The much smaller EEO office at the Federal Trade Commission has also been reduced, according to Stein, the attorney, who represented one of its workers. Days after Trump’s inauguration, the office was totally shut down with its functions transferred to the agency’s general counsel’s office, according to documents reviewed by The Post. The move was contrary to federal law, according to Stein.

The office has since been restored with three workers, half the former number, according to Stein.

The FTC declined to comment.

Nick Bednar, a University of Minnesota professor of law, said the EEO offices “play a significant role in protecting individual employees from discrimination and managing the culture of the workforce.”

“A lot of these agencies are required by statute, and by gutting these agencies they’re not able to perform the obligations that [are] placed on them and the morale within the workforce is going to degrade pretty quickly,” Bednar added.

The changes have left some employees confused about where to address their civil rights concerns.

At NASA, one employee discovered her equal employment office’s contact had been dismissed when she tried to email the employee with a request this week.
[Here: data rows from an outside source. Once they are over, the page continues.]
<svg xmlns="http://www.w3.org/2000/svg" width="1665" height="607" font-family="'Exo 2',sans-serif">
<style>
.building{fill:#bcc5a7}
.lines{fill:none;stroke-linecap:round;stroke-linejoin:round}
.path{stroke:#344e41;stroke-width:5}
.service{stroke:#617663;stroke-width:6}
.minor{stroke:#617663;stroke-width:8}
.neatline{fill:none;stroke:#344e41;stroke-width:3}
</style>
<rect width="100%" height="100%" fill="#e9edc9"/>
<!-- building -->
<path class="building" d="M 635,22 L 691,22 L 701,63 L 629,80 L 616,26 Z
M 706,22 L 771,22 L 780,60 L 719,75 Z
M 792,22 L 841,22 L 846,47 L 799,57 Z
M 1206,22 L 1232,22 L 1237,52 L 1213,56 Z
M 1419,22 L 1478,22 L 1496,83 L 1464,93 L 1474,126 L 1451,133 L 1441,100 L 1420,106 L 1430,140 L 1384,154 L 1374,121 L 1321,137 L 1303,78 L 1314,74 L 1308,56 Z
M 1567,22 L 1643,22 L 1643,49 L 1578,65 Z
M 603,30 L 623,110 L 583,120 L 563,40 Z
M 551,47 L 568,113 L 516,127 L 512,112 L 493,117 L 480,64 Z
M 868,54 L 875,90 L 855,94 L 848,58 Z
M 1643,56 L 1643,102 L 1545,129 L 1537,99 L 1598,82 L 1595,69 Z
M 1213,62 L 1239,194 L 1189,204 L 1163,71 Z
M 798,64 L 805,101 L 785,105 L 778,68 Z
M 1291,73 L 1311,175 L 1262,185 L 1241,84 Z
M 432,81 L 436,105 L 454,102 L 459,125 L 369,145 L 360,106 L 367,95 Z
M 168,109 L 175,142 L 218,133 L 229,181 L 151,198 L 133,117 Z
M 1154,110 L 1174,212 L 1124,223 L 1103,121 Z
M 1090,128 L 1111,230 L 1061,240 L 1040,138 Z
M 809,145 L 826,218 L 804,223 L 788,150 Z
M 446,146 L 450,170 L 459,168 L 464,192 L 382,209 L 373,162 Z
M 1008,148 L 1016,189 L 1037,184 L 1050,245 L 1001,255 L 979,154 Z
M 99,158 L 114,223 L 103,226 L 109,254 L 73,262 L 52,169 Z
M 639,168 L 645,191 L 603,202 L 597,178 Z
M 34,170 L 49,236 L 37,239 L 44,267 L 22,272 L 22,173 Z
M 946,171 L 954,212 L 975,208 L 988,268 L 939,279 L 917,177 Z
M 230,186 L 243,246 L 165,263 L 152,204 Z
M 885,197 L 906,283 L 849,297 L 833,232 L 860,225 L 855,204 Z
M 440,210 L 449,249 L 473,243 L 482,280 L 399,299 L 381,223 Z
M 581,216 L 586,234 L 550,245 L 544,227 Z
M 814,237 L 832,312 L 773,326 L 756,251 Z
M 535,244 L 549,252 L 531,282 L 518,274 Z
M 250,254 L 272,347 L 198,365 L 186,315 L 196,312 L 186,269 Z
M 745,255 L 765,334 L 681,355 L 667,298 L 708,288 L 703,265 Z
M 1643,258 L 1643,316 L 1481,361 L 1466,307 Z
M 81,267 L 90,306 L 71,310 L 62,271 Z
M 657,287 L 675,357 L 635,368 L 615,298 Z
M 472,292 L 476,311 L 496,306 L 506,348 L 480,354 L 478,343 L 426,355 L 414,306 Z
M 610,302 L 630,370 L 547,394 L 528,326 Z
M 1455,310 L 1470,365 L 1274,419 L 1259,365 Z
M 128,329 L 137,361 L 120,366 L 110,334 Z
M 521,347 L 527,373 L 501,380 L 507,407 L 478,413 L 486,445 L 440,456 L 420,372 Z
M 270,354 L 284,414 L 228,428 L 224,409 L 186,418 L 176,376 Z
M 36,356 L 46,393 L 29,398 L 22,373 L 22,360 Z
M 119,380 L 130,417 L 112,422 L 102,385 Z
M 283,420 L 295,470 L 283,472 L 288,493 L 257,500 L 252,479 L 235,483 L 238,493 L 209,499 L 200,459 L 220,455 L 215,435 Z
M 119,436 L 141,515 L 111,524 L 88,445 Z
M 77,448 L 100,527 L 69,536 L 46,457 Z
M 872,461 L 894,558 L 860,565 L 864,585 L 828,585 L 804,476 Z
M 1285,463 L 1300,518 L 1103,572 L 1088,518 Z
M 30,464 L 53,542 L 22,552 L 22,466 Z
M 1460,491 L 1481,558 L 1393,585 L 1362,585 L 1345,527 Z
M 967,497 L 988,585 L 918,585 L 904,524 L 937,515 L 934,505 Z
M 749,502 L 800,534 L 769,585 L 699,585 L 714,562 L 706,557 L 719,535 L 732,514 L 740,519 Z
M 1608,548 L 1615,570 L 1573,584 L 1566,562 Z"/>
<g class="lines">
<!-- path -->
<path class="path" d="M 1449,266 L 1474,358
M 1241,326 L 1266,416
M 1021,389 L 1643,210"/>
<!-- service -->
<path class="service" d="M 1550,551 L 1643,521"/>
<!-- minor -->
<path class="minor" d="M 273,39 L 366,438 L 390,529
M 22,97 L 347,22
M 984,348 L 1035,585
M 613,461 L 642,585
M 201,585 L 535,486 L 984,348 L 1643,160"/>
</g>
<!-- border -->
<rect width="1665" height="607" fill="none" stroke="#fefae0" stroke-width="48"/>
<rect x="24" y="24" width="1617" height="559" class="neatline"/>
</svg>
The email bounced back with the message that the staffer “wasn’t found at nasa.gov,” according to a copy of the message obtained by The Post.

A NASA spokesperson told The Post that the agency’s EEO office reductions and the removal of information on its websites are meant to comply with Trump’s executive orders.

A Social Security Administration staffer, who has used the shuttered office to help navigate a disability, said she received no notice about the change internally, and instead found out by browsing public news sources.

Speaking on the condition of anonymity for fear of retaliation, she described contacting colleagues and a manager for whom she happened to have personal contact information; she was too scared to ask questions on any internal platforms. The supervisor had no additional information.

“My reaction is shock and anger,” she said, adding that she has an accommodation that will have to be renewed in several months. “As a disabled employee, I don’t have a polite word for this. I want to cry.”

Joel Achenbach and Carol Leonnig contributed to this report.